I turned away from her and towards the window overlooking the sink. “Yeah, well we all need time alone, right?” I stalled. The numbers on the microwave ticked down as if to signal to me when Stella would go off.
“Talk to me, James!” She came over to my side. I could feel her gaze against my face as I tried my hardest to ignore it. “What’s done is done! You can’t spend your days drinking away your problems! I need you!” Then she turned away.

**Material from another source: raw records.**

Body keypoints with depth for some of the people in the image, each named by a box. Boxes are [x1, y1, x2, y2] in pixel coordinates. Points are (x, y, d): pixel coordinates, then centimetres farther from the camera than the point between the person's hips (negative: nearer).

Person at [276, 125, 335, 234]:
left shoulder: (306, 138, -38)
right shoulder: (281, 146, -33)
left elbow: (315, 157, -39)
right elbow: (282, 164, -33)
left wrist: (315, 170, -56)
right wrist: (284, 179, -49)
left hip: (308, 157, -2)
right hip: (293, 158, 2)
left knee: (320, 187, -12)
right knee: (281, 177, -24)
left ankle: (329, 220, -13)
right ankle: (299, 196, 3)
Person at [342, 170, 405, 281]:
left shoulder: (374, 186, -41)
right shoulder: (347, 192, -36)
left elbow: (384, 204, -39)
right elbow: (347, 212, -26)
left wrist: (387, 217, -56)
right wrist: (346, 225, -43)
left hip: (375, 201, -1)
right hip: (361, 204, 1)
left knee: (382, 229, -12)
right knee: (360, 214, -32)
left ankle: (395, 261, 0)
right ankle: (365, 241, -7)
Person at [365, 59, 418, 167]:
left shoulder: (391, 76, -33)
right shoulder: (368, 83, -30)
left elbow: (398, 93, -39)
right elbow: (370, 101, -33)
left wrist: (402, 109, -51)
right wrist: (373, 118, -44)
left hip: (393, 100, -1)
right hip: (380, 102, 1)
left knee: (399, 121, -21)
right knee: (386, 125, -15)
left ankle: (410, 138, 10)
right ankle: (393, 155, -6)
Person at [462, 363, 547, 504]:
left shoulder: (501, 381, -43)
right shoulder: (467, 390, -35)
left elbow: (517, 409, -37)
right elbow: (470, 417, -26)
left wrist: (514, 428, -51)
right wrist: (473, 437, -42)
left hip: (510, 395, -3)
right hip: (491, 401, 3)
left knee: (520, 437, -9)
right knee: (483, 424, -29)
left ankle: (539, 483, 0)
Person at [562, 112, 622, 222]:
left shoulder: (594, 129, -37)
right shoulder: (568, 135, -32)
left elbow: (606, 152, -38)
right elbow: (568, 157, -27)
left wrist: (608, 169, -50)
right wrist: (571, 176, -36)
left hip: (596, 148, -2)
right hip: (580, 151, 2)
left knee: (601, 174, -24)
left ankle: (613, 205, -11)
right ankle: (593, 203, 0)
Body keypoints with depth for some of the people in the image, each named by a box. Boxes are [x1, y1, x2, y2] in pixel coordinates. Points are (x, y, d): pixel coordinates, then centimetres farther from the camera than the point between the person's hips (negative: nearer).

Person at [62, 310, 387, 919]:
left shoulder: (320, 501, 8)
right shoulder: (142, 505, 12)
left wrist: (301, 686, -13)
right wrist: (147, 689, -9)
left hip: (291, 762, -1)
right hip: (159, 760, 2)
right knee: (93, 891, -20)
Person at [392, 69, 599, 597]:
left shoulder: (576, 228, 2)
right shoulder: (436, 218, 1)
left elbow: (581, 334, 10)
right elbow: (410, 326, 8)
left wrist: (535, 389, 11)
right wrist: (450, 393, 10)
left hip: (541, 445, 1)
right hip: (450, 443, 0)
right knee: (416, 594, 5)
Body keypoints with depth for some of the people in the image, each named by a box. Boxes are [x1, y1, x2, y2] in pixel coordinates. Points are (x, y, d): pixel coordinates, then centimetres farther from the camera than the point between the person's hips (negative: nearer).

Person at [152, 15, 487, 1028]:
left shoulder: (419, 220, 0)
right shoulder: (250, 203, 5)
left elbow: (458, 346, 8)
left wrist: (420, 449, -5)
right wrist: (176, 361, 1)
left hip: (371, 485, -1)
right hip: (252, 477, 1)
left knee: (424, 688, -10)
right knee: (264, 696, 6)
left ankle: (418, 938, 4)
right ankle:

“You think it’s that simple? You think I can just walk away from this, Stella?” I didn’t want to get into it, but the microwave, in all it’s cruel irony had counted down perfectly, and I found myself facing the one person I loved more than my brother. “This isn’t something I can put behind me, Stella! This isn’t something I can forget about like some cheap date!” I was fuming. I felt light headed, but food could wait; instead, I took a glass out and filled it with water. I drank it as fast as I could.
Stella had turned back to me. Her face was red and puffy, and she was crying harder than before. “You act like this isn’t hard for me either! Your brother is my family now too! You can’t blame yourself for losing his trial! You can’t escape everything through glasses of cheap booze!” She was shouting now. Her cries could surely be heard across the street, or by the neighbors who had a knack for asking about our arguments. “You’re my husband, James! Don’t do this to us!”
She had slid down the cabinets to the floor. I turned my attention back to her as she sat with her head between her knees and sobbed. I was speechless with guilt and I clenched my teeth from the resentment I felt toward her because of it. Then, I put one knee down, then the other, and I placed my hand on her shoulder. “Stella, I love you more than you know.” That was all I could think to say. Then she brought her head up and looked straight into my eyes; they were gleaming fiercer than a star at night, and all I could think to do, was pull her into my arms, and hold her.